→ **Goal of the exercise**
Which lines come from the start of the listing through the line holding "carryA[1], sumB[255:128], carryB[1]);"? Restate exactly those, both included, minus the pictures.

→ **Material for this task**
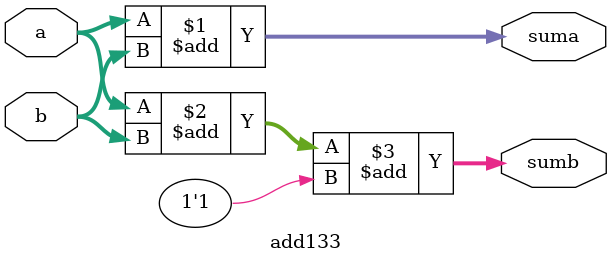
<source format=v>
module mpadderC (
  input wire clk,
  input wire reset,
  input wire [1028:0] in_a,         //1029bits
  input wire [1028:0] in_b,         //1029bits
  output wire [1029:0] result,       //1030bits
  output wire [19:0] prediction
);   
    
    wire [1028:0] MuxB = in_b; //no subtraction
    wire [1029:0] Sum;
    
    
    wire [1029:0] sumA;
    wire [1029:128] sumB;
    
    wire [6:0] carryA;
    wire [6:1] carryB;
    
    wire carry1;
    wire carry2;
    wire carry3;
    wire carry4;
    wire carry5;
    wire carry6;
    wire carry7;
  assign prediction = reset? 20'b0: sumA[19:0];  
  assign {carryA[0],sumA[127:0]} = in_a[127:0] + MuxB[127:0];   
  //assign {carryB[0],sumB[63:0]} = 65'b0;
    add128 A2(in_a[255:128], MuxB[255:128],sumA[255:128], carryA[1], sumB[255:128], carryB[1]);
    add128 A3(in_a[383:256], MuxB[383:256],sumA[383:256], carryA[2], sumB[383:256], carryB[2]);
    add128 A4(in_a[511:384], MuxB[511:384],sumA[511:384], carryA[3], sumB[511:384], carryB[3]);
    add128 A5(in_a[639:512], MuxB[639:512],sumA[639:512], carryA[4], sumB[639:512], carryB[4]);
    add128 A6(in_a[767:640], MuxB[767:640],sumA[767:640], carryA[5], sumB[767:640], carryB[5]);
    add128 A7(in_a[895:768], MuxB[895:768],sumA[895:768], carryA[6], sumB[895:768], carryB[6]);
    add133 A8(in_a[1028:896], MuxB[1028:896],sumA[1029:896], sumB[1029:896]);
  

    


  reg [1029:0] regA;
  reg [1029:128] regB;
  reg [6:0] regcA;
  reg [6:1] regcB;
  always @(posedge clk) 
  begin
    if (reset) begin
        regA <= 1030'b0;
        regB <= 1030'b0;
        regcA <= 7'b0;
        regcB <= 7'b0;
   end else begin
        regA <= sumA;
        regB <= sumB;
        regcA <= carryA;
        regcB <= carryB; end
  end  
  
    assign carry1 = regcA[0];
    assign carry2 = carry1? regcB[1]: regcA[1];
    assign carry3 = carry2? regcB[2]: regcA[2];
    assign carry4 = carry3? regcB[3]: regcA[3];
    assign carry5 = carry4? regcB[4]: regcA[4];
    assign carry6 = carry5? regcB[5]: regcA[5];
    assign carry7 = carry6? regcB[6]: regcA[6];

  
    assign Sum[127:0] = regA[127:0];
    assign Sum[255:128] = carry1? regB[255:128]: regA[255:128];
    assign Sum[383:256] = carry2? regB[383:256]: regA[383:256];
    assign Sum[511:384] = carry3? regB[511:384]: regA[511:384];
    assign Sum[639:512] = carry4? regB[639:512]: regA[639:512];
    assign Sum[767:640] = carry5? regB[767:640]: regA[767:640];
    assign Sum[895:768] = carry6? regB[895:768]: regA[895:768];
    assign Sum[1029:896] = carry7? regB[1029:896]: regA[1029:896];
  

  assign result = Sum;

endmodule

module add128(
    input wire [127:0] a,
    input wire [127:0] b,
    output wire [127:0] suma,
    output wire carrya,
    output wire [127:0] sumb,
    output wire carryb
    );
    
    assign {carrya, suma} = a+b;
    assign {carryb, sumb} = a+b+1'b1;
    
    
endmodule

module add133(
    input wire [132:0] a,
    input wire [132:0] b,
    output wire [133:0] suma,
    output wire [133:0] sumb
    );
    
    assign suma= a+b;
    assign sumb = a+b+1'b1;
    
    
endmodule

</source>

→ **Answer section**
<source format=v>
module mpadderC (
  input wire clk,
  input wire reset,
  input wire [1028:0] in_a,         //1029bits
  input wire [1028:0] in_b,         //1029bits
  output wire [1029:0] result,       //1030bits
  output wire [19:0] prediction
);   
    
    wire [1028:0] MuxB = in_b; //no subtraction
    wire [1029:0] Sum;
    
    
    wire [1029:0] sumA;
    wire [1029:128] sumB;
    
    wire [6:0] carryA;
    wire [6:1] carryB;
    
    wire carry1;
    wire carry2;
    wire carry3;
    wire carry4;
    wire carry5;
    wire carry6;
    wire carry7;
  assign prediction = reset? 20'b0: sumA[19:0];  
  assign {carryA[0],sumA[127:0]} = in_a[127:0] + MuxB[127:0];   
  //assign {carryB[0],sumB[63:0]} = 65'b0;
    add128 A2(in_a[255:128], MuxB[255:128],sumA[255:128], carryA[1], sumB[255:128], carryB[1]);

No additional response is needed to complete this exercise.